I learned about this algorithm the canonical way all good algorithm lore is imparted; one of my old coworkers wrote this comment in some code I was looking at once:

// Use Robert Floyd's algorithm to generate numSplits distinct integers
// between 0 and len(splitKeys), just because it's so cool!
chosen := make(map[int]struct{})
for j := len(splitKeys) - numSplits; j < len(splitKeys); j++ {
    t := fit.rng.Intn(j + 1)
    if _, alreadyChosen := chosen[t]; !alreadyChosen {
        // Insert T.
        chosen[t] = struct{}{}
    } else {
        // Insert J.
        chosen[j] = struct{}{}
    }
}

Unlike, say, Reservoir Sampling or something, this algorithm sort of resists an easy intuition to me. The branch makes it weird and makes a normal combinatorial, or visual argument tricky. In fact, I find even a casual intuition hard to grasp. Here are two possible ways to think about what makes it work.

First Perspective

Here's one way to think about it: each iteration of the algorithm goes from a uniformly distributed k-subset of [1..n] and an element of [1..n+1] to a uniformly distributed k+1-subset of [1..n+1]. If we can show that the map from those k-subsets and that sample is k+1-to-1, then we've shown that the resulting set is also uniformly distributed.

So, we need to show that each possible k+1-subset S of [1..n+1] has exactly k+1 inputs that map to it:

• sets containing n+1 come from the k-subset without n+1, and any of the elements of S, and
• sets not containing n+1 come from starting with one of its k-subsets and adding the missing element.

And that's it; the result is uniformly distributed.

This is not so bad, I think it basically makes sense to me.

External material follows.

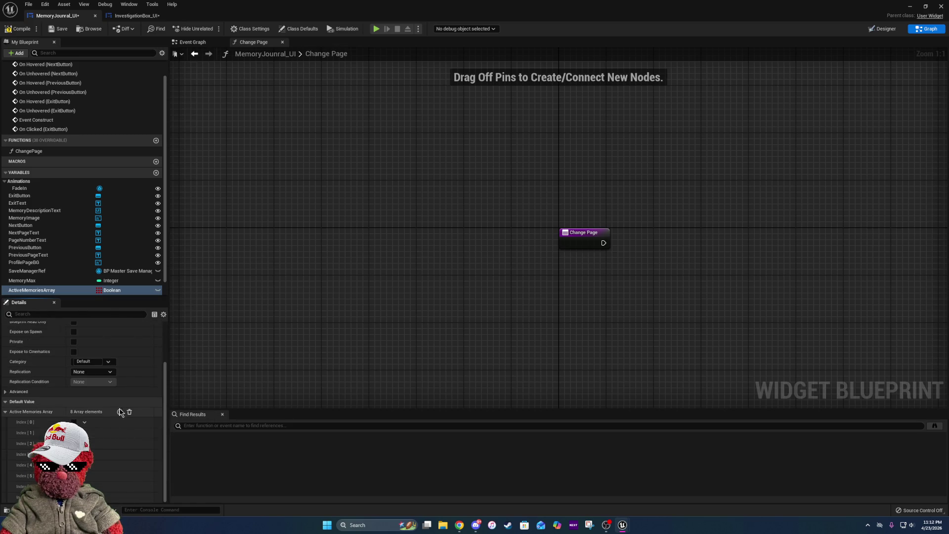
click(119, 412)
scroll(118, 432, down, 1)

But I also learned of another way of thinking about this algorithm while trying to write this post.

Second Perspective

This one comes from Paul, and it notes a connection between this algorithm and the Fisher-Yates shuffle for permuting an array uniformly at random. Specifically, the "upward" variation that looks like this:

def shuffle(a):
    for i in range(0, len(a)):
        j = random.randint(0, i)
        a[i], a[j] = a[j], a[i]

This builds up a permutation incrementally. After each step, we have a permutation on [0..i], then we augment that and turn it into a permutation on [0..i+1].

Imagine plucking off the last k elements of an array we just shuffled, then that's a uniformly random sample of k elements. The observation here is that Floyd's algorithm is just doing the last k swaps here, directly.

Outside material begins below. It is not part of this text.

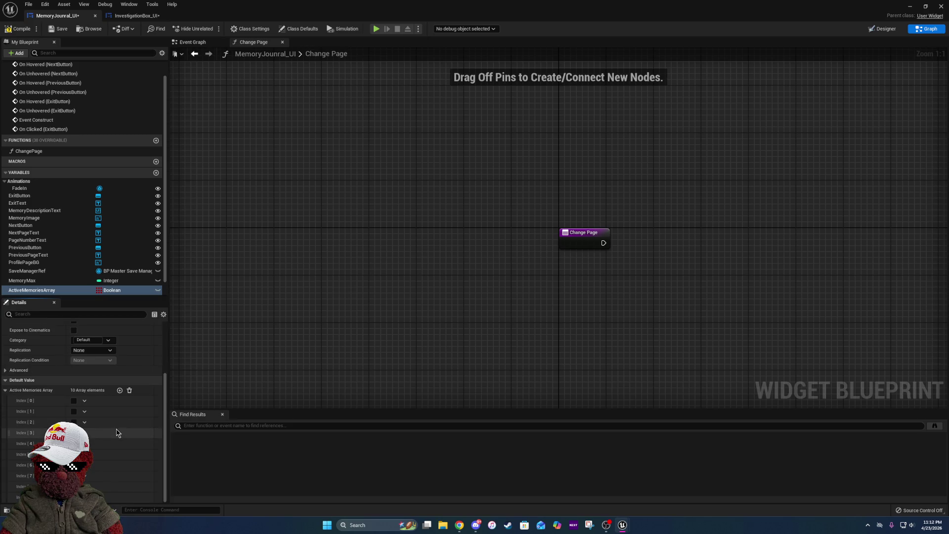
right_click(31, 402)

If you call the last k elements of the array the "tail," then for each element i in the tail originally, either we:

• swap i with j that's in the tail, in which case i will stay in the tail forever and be part of the sample, or
• swap it with j not in the tail, then j will live in the tail forever and be part of the sample.

These two cases correspond directly to the two branches of Floyd's algorithm and we wind up with the same sample following them both (up to some reordering).